» **Problem requirements**: Search the records that follow and extract every line containing the string "pinky".

» **Working data**:
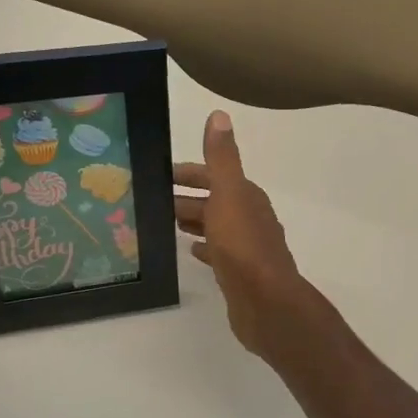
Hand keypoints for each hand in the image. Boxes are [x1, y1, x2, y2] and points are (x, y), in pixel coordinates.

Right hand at [174, 111, 311, 358]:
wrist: (265, 302)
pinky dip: (204, 247)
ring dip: (193, 220)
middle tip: (152, 201)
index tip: (160, 175)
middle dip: (186, 197)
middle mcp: (249, 217)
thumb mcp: (228, 194)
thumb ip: (222, 158)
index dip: (189, 173)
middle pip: (213, 200)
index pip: (214, 175)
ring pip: (215, 226)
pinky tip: (189, 251)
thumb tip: (219, 115)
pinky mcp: (240, 273)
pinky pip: (218, 253)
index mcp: (246, 196)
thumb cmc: (243, 245)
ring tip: (164, 223)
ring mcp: (246, 247)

» **Exercise output**:
pinky dip: (204, 247)
pinky tip: (189, 251)
pinky mcp: (240, 273)
pinky pip: (218, 253)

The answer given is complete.